> _What needs to be done_: Scan the entries below and extract each line with the word "überwinden" in it.

= = = = =

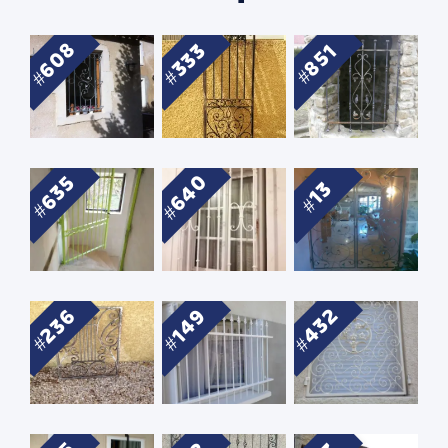
608
333
851
640
635
13
432
236
149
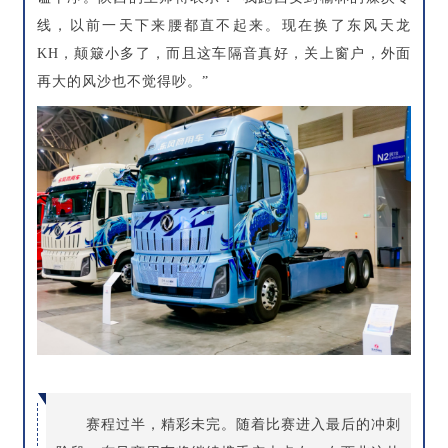
线，以前一天下来腰都直不起来。现在换了东风天龙
KH，颠簸小多了，而且这车隔音真好，关上窗户，外面
再大的风沙也不觉得吵。”
赛程过半，精彩未完。随着比赛进入最后的冲刺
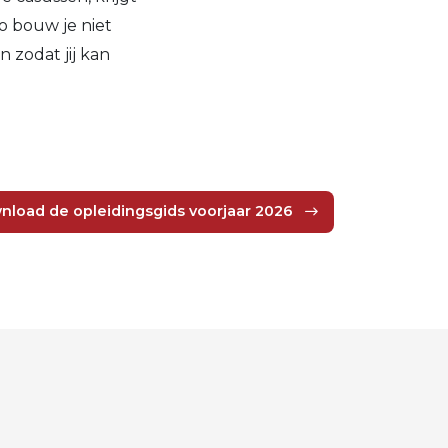
o bouw je niet
 zodat jij kan
nload de opleidingsgids voorjaar 2026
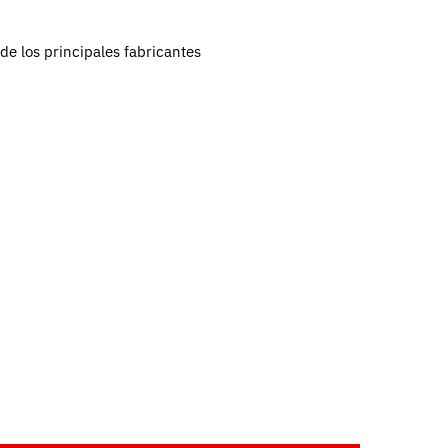
e los principales fabricantes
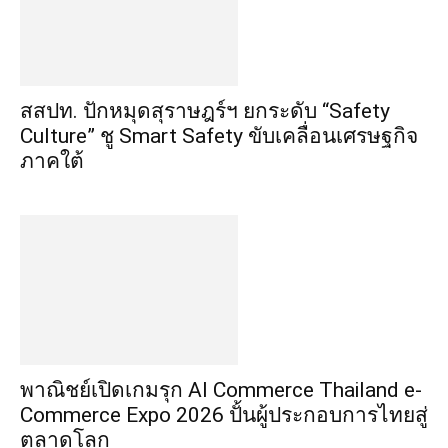
สสปท. ปักหมุดสุราษฎร์ฯ ยกระดับ “Safety
Culture” ชู Smart Safety ขับเคลื่อนเศรษฐกิจ
ภาคใต้
พาณิชย์เปิดเกมรุก AI Commerce Thailand e-
Commerce Expo 2026 ปั้นผู้ประกอบการไทยสู่
ตลาดโลก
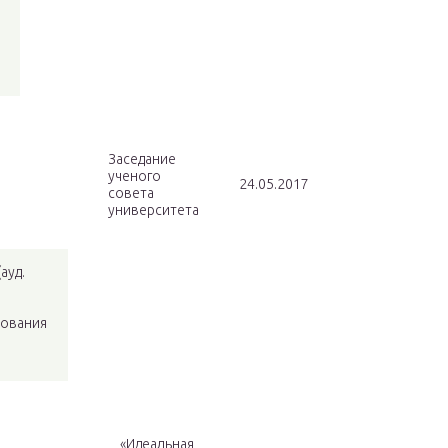
Заседание
ученого
24.05.2017
совета
университета
(ауд.
зования
«Идеальная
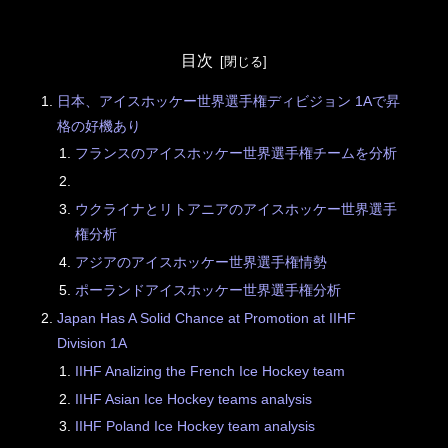
目次
日本、アイスホッケー世界選手権ディビジョン 1Aで昇
格の好機あり
フランスのアイスホッケー世界選手権チームを分析
ウクライナとリトアニアのアイスホッケー世界選手
権分析
アジアのアイスホッケー世界選手権情勢
ポーランドアイスホッケー世界選手権分析
Japan Has A Solid Chance at Promotion at IIHF
Division 1A
IIHF Analizing the French Ice Hockey team
IIHF Asian Ice Hockey teams analysis
IIHF Poland Ice Hockey team analysis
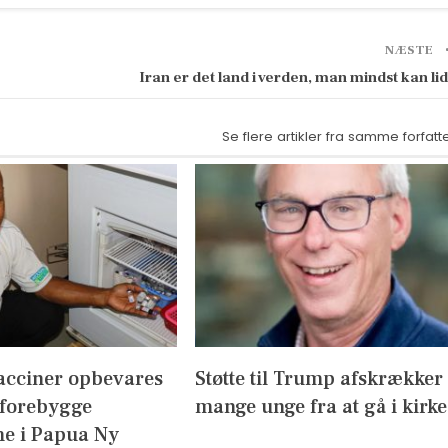
NÆSTE
Iran er det land i verden, man mindst kan li
Se flere artikler fra samme forfatt
acciner opbevares
Støtte til Trump afskrækker
 forebygge
mange unge fra at gå i kirke
e i Papua Ny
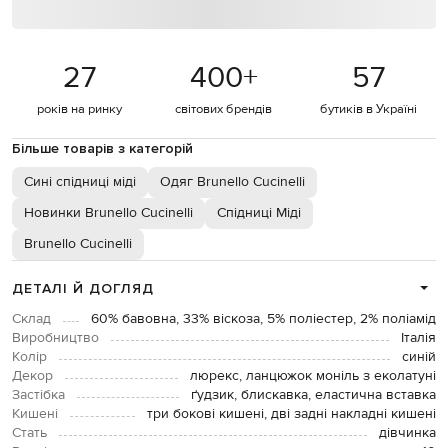
27
400
+
57
років на ринку
світових брендів
бутиків в Україні
Більше товарів з категорій
Сині спідниці міді
Одяг Brunello Cucinelli
Новинки Brunello Cucinelli
Спідниці Міді
Brunello Cucinelli
ДЕТАЛІ Й ДОГЛЯД
Склад
60% бавовна, 33% віскоза, 5% поліестер, 2% поліамід
Виробництво
Італія
Колір
синій
Декор
люрекс, ланцюжок моніль з еколатуні
Застібка
ґудзик, блискавка, еластична вставка
Кишені
три бокові кишені, дві задні накладні кишені
Стать
дівчинка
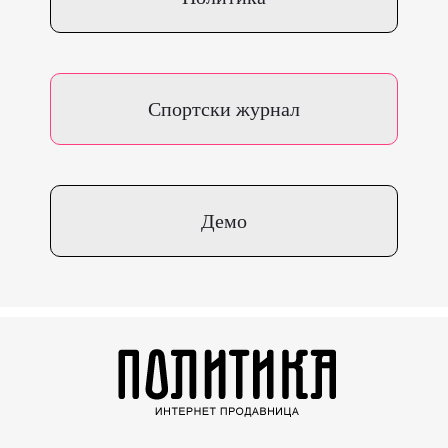
Спортски журнал
Демо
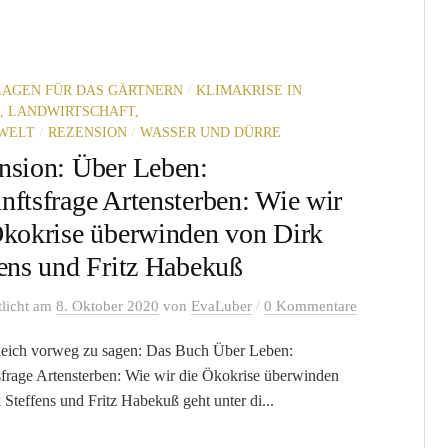
/
AGEN FÜR DAS GÄRTNERN
KLIMAKRISE IN
, LANDWIRTSCHAFT,
/
/
WELT
REZENSION
WASSER UND DÜRRE
nsion: Über Leben:
nftsfrage Artensterben: Wie wir
Ökokrise überwinden von Dirk
fens und Fritz Habekuß
/
tlicht
am
8. Oktober 2020
von
EvaLuber
0 Kommentare
eich vorweg zu sagen: Das Buch Über Leben:
frage Artensterben: Wie wir die Ökokrise überwinden
 Steffens und Fritz Habekuß geht unter di...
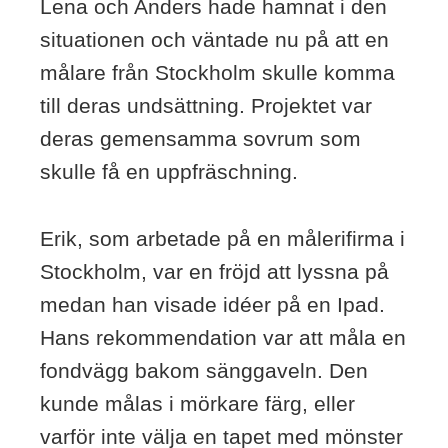
Lena och Anders hade hamnat i den
situationen och väntade nu på att en
målare från Stockholm skulle komma
till deras undsättning. Projektet var
deras gemensamma sovrum som
skulle få en uppfräschning.
Erik, som arbetade på en målerifirma i
Stockholm, var en fröjd att lyssna på
medan han visade idéer på en Ipad.
Hans rekommendation var att måla en
fondvägg bakom sänggaveln. Den
kunde målas i mörkare färg, eller
varför inte välja en tapet med mönster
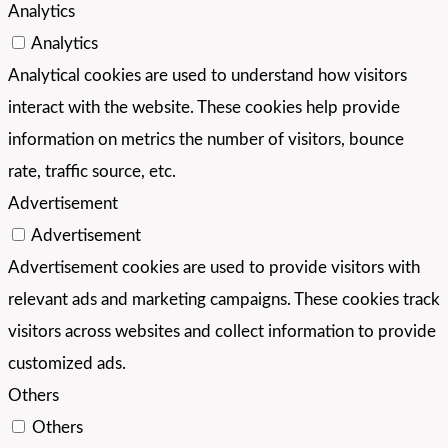
Analytics
Analytics
Analytical cookies are used to understand how visitors
interact with the website. These cookies help provide
information on metrics the number of visitors, bounce
rate, traffic source, etc.
Advertisement
Advertisement
Advertisement cookies are used to provide visitors with
relevant ads and marketing campaigns. These cookies track
visitors across websites and collect information to provide
customized ads.
Others
Others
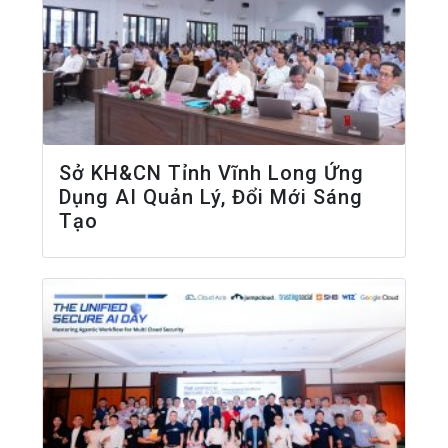
Sở KH&CN Tỉnh Vĩnh Long Ứng
Dụng AI Quản Lý, Đổi Mới Sáng
Tạo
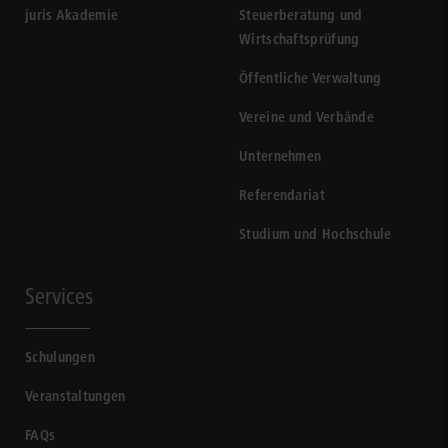
juris Akademie
Steuerberatung und
Wirtschaftsprüfung
Öffentliche Verwaltung
Vereine und Verbände
Unternehmen
Referendariat
Studium und Hochschule
Services
Schulungen
Veranstaltungen
FAQs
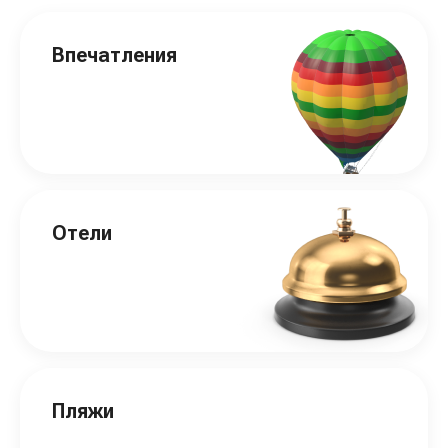
Впечатления
Отели
Пляжи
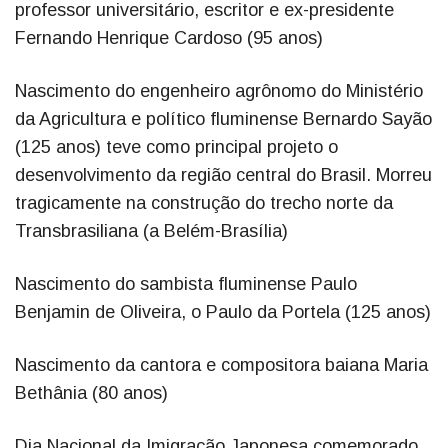
professor universitário, escritor e ex-presidente
Fernando Henrique Cardoso (95 anos)
Nascimento do engenheiro agrônomo do Ministério
da Agricultura e político fluminense Bernardo Sayão
(125 anos) teve como principal projeto o
desenvolvimento da região central do Brasil. Morreu
tragicamente na construção do trecho norte da
Transbrasiliana (a Belém-Brasília)
Nascimento do sambista fluminense Paulo
Benjamin de Oliveira, o Paulo da Portela (125 anos)
Nascimento da cantora e compositora baiana Maria
Bethânia (80 anos)
Dia Nacional da Imigração Japonesa comemorado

= = = = =

> _Result of the task_:
Ökokrise überwinden von Dirk
frage Artensterben: Wie wir die Ökokrise überwinden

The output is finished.